How to Ensure Your Accountant is Performing Proper Bookkeeping
Running a business involves numerous responsibilities, one of which is keeping accurate financial records. Unfortunately, business owners often rely on accountants and bookkeepers for this task. However, there's no foolproof way to know if your accountant is performing proper bookkeeping unless you take proactive measures. This article outlines several steps you can take to ensure that your accountant is doing their job correctly and transparently.
The Importance of Proper Bookkeeping
Proper bookkeeping isn't simply a matter of daily bookkeeping tasks; it involves maintaining accurate, comprehensive, and timely financial records. Good bookkeeping ensures that you can accurately track revenue, expenses, and other financial data, which is essential for making informed business decisions.
Steps to Ensure Proper Bookkeeping
1. Basic Bookkeeping/Accounting Course
One of the first steps you can take is to have a basic understanding of bookkeeping and accounting yourself. Attending a course in bookkeeping or accounting can provide you with invaluable insights into the processes involved. This knowledge can help you detect any irregularities or discrepancies that might arise in your financial records.
2. Divide the Duties
It's crucial to divide the responsibility of handling financial tasks to prevent conflicts of interest. For example, the person writing checks should not be the same person who signs them. Additionally, all bills and checks should be paperclipped together so that the check signer can review them before signing.
3. Bank Account Security
The owner of the business should have exclusive access to the bank account. The bookkeeper or accountant should only be able to view the financial statements and not have the authority to make transactions.

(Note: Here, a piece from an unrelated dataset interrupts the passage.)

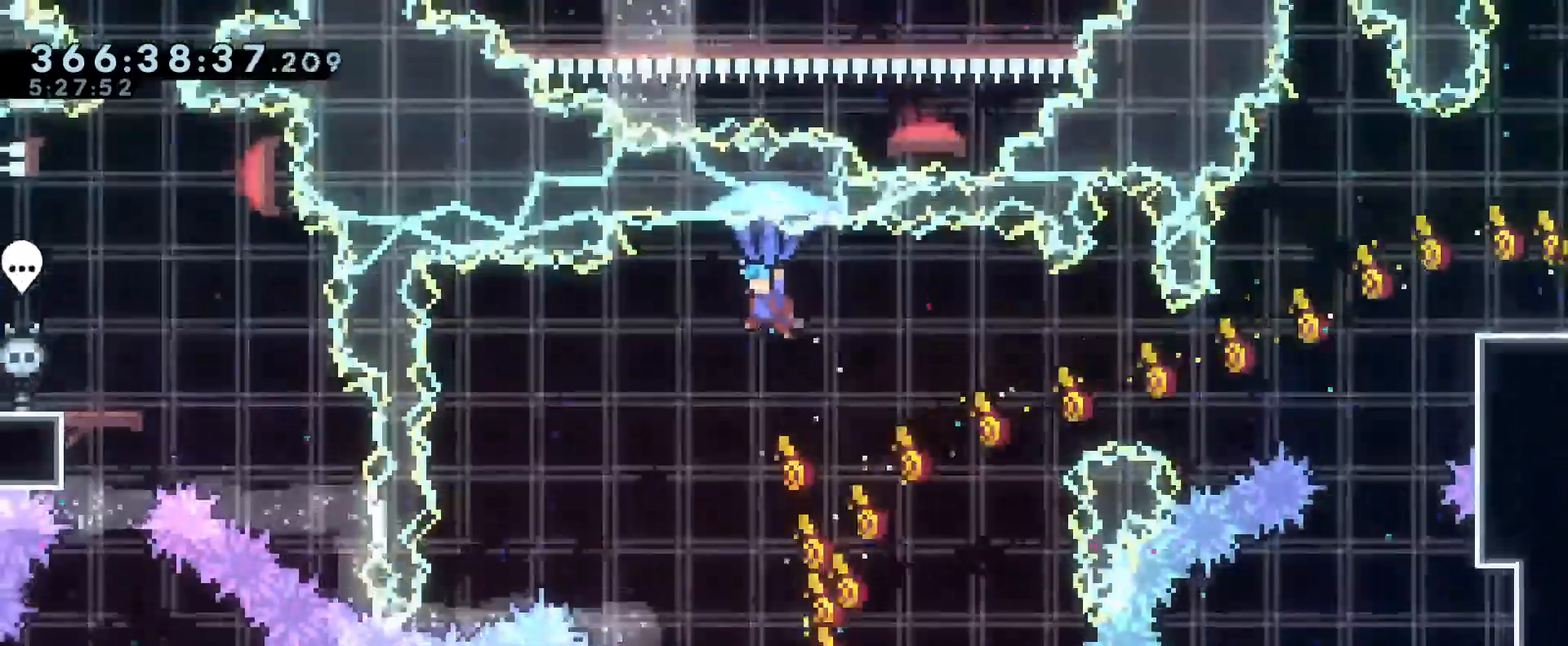
{"buttons": ["B", "R1"], "left_stick": "up-left", "right_stick": "center", "events": [[117, "left_stick", "up-left"]]}
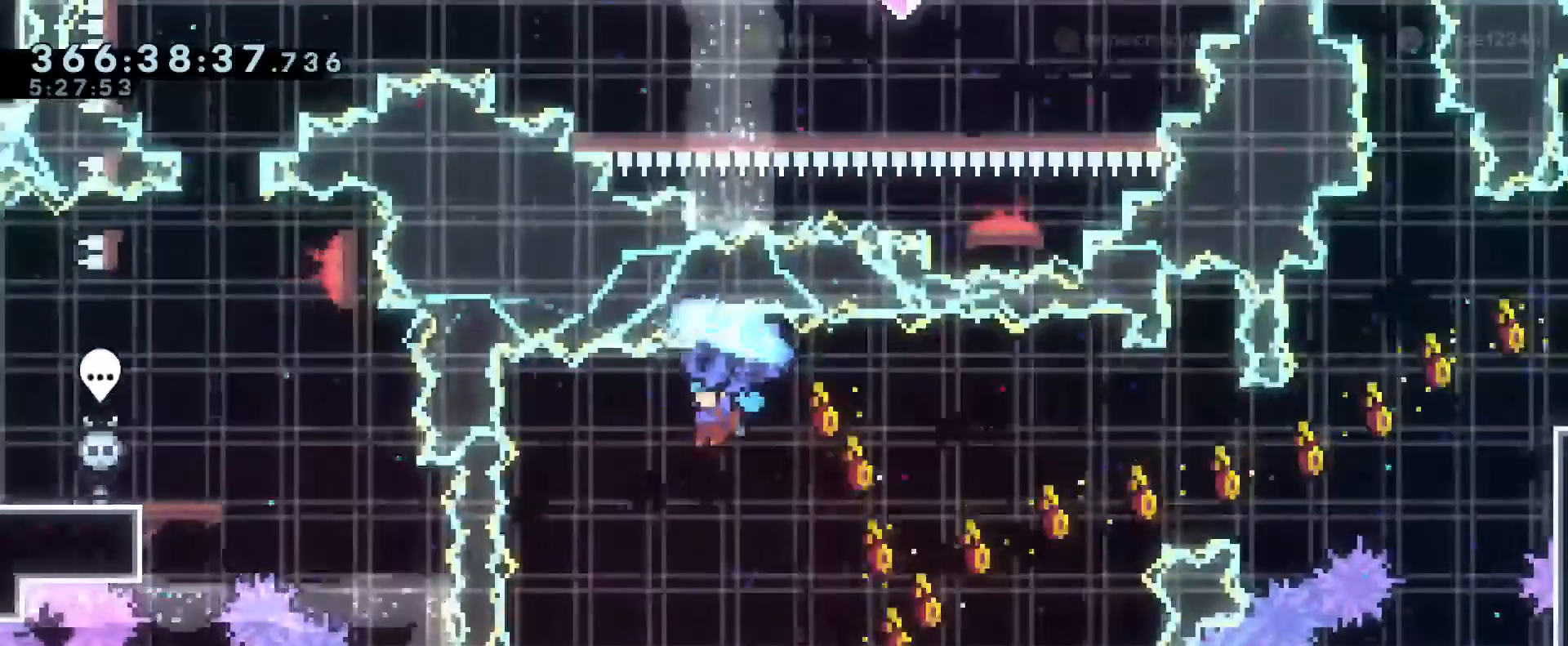
{"buttons": ["B", "R1"], "left_stick": "right", "right_stick": "center", "events": [[116, "R1", "up"], [167, "left_stick", "right"], [283, "R1", "down"]]}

This ensures that the bookkeeper cannot manipulate the financial records for personal gain.
Monitor Financial Records
As the business owner, it's important to regularly review your financial records. You should be able to generate and pull reports from your bookkeeping system without needing to ask the bookkeeper to do it. Performing random checks without prior notice can help you stay alert and catch any potential issues early on.
Examples of Misconduct
Upon reviewing the lists of accountants and bookkeepers who have failed to perform their duties properly, some frequent issues stand out:
Lack of Proper Outourced Payroll
For instance, an accountant might miss posting outsourced payroll accurately, leading to issues like delayed 401K contributions. They might not update the payroll deduction amounts, and fail to adjust the payroll insurance contribution when premiums change. Even when the accountant had previously performed well at a CPA firm, poorly keeping records can result in financial discrepancies.
Embezzlement by Bookkeepers
Another significant issue is embezzlement by bookkeepers. A bookkeeper might be taking a course in embezzlement and secretly stealing money from the company they're working for. Unfortunately, some accountants overlook these issues, particularly when the bookkeeper fails to provide the full set of financial records. Other red flags include late fees on payments, which an conscientious accountant would likely address promptly.
Conclusion
Ensuring proper bookkeeping is a critical aspect of running a successful business. By following the steps outlined in this article and staying vigilant, you can help prevent financial discrepancies and ensure the integrity of your financial records. Remember, knowledge and proactive measures are key to maintaining transparency and trust within your business environment.